Question:Consider 100.0-g samples of two different compounds consisting only of carbon and oxygen.One compound contains 27.2 g of carbon, and the other has 42.9 g of carbon. How can thesedata support the law of multiple proportions if 42.9 is not a multiple of 27.2? Show that these datasupport the law of multiple proportions.

Short answer

Answer

Given data supports the multiple proportions law other than 27.2 but not a multiple of 42.9.

Step-by-step solution

Law of multiple proportions

The formation of combination of two elements by mass of one element in specific mass with other element in fixed ratio in all components called law of multiple proportions.

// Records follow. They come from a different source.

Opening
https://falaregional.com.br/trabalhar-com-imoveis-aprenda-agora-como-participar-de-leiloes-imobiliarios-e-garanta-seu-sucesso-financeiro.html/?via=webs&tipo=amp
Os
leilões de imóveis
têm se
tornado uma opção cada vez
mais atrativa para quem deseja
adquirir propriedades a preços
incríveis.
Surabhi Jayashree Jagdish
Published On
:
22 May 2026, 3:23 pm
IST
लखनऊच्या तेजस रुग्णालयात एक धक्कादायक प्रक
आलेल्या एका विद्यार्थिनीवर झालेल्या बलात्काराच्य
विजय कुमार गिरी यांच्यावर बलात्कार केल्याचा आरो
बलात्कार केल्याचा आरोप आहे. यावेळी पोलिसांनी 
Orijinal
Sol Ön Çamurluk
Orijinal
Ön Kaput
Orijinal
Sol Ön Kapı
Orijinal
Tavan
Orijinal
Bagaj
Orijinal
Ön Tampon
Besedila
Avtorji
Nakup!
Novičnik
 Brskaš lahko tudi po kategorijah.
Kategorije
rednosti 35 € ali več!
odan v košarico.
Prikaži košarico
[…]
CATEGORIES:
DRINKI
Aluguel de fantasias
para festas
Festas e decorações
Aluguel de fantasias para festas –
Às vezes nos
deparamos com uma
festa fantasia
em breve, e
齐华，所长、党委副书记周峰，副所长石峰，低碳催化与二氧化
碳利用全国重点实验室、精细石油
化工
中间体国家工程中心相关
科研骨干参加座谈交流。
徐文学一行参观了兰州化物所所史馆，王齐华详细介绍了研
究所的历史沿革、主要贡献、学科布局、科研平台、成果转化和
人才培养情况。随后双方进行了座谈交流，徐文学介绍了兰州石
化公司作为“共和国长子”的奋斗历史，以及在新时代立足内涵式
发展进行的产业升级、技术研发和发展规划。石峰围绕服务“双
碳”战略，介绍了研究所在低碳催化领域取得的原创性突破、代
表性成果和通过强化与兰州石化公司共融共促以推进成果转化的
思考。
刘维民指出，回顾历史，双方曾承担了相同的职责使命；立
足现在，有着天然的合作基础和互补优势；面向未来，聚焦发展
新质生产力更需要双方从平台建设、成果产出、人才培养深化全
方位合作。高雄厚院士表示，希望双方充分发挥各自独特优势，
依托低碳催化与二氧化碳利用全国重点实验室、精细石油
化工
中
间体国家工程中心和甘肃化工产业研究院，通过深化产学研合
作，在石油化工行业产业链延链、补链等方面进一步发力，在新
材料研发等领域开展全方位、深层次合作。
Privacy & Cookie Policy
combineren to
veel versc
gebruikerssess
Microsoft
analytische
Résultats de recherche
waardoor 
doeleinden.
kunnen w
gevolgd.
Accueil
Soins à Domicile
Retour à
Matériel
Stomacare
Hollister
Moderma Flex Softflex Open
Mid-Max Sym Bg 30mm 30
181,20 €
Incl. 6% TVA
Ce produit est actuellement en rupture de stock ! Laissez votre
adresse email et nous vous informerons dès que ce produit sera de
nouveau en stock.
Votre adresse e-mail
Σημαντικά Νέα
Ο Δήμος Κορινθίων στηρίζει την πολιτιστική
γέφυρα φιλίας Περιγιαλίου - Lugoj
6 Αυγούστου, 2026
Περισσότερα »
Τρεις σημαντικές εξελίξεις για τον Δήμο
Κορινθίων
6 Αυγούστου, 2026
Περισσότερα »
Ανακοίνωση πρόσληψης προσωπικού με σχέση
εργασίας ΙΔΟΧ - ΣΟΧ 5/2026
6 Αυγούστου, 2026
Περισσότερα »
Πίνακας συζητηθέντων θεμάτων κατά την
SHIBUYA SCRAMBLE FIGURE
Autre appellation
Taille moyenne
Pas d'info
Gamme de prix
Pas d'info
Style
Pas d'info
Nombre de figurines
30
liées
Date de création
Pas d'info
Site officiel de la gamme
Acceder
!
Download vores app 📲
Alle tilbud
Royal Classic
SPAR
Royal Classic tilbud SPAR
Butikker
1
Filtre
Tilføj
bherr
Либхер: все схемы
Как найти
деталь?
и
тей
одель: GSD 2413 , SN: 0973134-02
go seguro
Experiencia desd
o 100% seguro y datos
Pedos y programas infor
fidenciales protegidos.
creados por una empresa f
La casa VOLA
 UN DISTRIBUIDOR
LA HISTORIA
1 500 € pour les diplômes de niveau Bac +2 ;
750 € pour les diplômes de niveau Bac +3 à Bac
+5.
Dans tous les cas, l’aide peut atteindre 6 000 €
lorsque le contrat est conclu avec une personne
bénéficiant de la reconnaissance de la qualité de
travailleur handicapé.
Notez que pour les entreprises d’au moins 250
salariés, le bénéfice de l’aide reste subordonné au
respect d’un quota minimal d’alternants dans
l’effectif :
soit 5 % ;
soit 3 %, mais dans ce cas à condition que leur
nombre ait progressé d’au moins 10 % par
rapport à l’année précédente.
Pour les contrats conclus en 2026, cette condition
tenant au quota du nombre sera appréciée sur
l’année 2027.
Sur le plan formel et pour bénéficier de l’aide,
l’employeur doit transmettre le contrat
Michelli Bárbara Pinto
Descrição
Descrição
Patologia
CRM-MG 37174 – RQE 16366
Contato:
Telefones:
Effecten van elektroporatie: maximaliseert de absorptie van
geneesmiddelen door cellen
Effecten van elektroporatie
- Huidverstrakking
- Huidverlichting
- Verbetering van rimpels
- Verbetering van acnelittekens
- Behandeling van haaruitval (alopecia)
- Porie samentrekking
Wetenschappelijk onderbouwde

Mass of oxygen in compound I and II

The compound’s mass is 100 g. Carbon’s mass in compound 1 is 27.2 g and it can be denoted as,

$$\begin{gathered} \text{mass} \text{of} \text{oxygen} \text{in} \text{compound} \text{II = mass} \text{of} \text{compound - mass} \text{of} \text{carbon} \\ \text{= 100g - 27.2g} \\ \text{= 72.8g} \end{gathered}$$

The carbon’s mass in compound II is 42.9 g. The oxygen’s mass can be denoted as,

$$\begin{gathered} \text{mass} \text{of} \text{oxygen} \text{in} \text{compound} \text{II}=\text{mass} \text{of} \text{compound - mass} \text{of} \text{carbon}\backslash \\ =100g-42.9g \\ =57.1g \end{gathered}$$

ratio of Mass of carbon to oxygen in compound I and II

The ratio of mass of carbon to oxygen in both compounds can be expressed as,

$$\begin{gathered} \text{Ratio} \text{of} \text{mass} \text{of} \text{C} \text{to} \text{mass} \text{of} \text{O} \text{in} \text{compound} \text{I}=\frac{\text{mass} \text{of} \text{C}}{\text{mass} \text{of} \text{O}} \\ =\frac{27.2 g}{72.8 g} \\ =\text{0.374} \text{g} \text{C/g} \text{O} \end{gathered}$$

$$\begin{gathered} \text{Ratio} \text{of} \text{mass} \text{of} \text{C} \text{to} \text{mass} \text{of} \text{O} \text{in} \text{compound} \text{II}=\frac{\text{mass} \text{of} \text{C}}{\text{mass} \text{of} \text{O}}\backslash \\ =\frac{\text{42.9} \text{g}}{57.1 \text{g}} \\ =\text{0.751} \text{g} \text{C/g} \text{O} \end{gathered}$$

ratio of Mass of carbon to 1 g of oxygen in compound I and II

It can be denoted as,

$$\begin{gathered} \frac{\text{mass} \text{of} \text{C/g} \text{O} \text{in} \text{compound} \text{II}}{\text{Mass} \text{of} \text{C/g} \text{O} \text{in} \text{compound} \text{I}}\text{=}\frac{\text{0.751}}{\text{0.375}} \\ \text{=}\frac{\text{2}}{\text{1}} \end{gathered}$$

Conclusion

The ratio can be found as 2:1. Thus, given data supports the multiple proportions law other than 27.2 but not a multiple of 42.9.